Excerpt to read:
In their eyes

Story by Kaitlyn Gordon, photo editor

In their eyes, he’s nothing more than an officer. He doesn’t come home to a family who loves him every night. He isn’t a father. He’s just a cop.

But, in reality, he’s my dad. He’s a part of my family. We love him and see him as more than just his job.

Our society has become callous to the men and women laying down their lives, disregarding the fact that officers are, in fact, people with families and lives. When critics promote anti-cop views and “cop-killing,” they’re neglecting the humanity of these people that so selflessly sacrifice their safety to serve and protect the very people that hate them.

On Wed. July 5, 2017, NYPD officer Miosotis Familia was assassinated by Alexander Bonds solely because of the uniform she wore. This killing was entirely fueled by hate for cops. Some people say she may have deserved it simply because she was a cop. She didn’t. She was a mother. She was a daughter. Most of all, she was a human being. Now, her three daughters have no mother, her mother has no daughter, and she is no longer alive all because a man was filled with unprovoked rage.

Familia is one of many officer deaths brought on by police opposition. Taking police lives neglects their basic human rights and damages families. No one stopped to consider the people that would mourn their deaths. No one thought about the children that would lose their father, mother, the spouse that would be losing the love of their life or the parents that would never again kiss their children. No one stops to think about the impact their hate is making to someone who loves a cop.

Recorded information:
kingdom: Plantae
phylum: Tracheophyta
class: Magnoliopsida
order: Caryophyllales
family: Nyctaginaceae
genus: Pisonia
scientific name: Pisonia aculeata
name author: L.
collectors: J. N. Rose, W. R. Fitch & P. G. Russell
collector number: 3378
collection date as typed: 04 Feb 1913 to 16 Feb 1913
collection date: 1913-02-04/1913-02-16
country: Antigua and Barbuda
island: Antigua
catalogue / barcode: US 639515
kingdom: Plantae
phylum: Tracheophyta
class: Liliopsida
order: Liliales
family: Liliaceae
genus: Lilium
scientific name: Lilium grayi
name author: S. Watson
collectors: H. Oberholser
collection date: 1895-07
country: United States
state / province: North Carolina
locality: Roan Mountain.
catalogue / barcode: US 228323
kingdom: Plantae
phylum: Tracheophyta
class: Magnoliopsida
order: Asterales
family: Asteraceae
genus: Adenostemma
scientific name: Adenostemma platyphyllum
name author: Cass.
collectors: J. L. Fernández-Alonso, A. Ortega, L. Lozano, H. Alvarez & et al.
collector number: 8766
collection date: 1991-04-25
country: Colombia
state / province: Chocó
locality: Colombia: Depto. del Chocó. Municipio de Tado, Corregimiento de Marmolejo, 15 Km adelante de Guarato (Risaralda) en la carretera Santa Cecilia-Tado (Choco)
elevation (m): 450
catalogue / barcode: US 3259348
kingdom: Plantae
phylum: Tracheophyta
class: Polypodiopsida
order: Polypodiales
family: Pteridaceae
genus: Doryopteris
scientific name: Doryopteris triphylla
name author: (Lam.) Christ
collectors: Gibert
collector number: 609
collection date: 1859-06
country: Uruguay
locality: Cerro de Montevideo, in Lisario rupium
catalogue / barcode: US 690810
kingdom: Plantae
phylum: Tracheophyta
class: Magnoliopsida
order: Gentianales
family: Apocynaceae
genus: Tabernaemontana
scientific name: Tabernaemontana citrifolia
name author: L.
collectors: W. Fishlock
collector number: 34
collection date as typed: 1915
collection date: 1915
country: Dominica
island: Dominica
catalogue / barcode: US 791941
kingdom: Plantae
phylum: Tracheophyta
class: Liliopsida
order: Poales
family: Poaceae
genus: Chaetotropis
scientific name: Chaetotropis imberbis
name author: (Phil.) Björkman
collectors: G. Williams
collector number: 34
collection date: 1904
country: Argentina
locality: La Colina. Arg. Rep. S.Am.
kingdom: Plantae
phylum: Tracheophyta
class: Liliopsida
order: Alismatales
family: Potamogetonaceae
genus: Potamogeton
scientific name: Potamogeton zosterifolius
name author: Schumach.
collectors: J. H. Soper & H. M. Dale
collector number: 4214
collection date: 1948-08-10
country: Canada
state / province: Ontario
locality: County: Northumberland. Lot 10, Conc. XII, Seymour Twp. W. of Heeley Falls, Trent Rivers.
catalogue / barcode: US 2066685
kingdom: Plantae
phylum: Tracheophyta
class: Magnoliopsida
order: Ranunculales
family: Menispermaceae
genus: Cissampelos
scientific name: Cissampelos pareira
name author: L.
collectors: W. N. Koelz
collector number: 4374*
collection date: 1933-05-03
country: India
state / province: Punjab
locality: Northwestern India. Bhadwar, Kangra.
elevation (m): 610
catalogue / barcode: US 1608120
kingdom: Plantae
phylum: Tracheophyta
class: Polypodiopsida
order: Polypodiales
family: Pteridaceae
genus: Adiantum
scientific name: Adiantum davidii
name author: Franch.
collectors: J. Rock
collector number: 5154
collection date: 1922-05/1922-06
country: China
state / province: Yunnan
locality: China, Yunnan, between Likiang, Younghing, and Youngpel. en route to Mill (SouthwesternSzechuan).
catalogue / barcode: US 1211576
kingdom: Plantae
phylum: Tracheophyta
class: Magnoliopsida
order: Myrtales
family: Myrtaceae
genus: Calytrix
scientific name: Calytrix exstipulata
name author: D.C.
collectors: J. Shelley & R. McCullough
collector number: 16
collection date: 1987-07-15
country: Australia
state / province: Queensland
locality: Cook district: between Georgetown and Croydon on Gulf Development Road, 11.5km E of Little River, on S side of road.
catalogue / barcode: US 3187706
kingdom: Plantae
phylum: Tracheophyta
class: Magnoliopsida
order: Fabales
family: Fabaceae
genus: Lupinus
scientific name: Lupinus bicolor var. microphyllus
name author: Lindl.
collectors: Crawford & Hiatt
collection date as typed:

What is expected: Please resume the opinion piece about police officers and their families, continuing from its last sentence.

Task output:
These killings and anti-cop comments or threats terrify me. They terrify my family. They aren’t just words or news stories to us. Often times, I catch myself telling my dad that I love him an extra time or hugging him again before he goes to work in fear that it may be the last time I get to do so. I can’t bear to watch the news when one of these stories airs unless he’s home and safe.

There has to be a way for people to become sensitized again to the things they say and to the people they’re hurting. They have to realize that they’re talking about real people and real things, not just internet commentary. The victims of these tragedies want to feel safe again. They deserve the security of knowing their father or mother, son or daughter will come home tonight.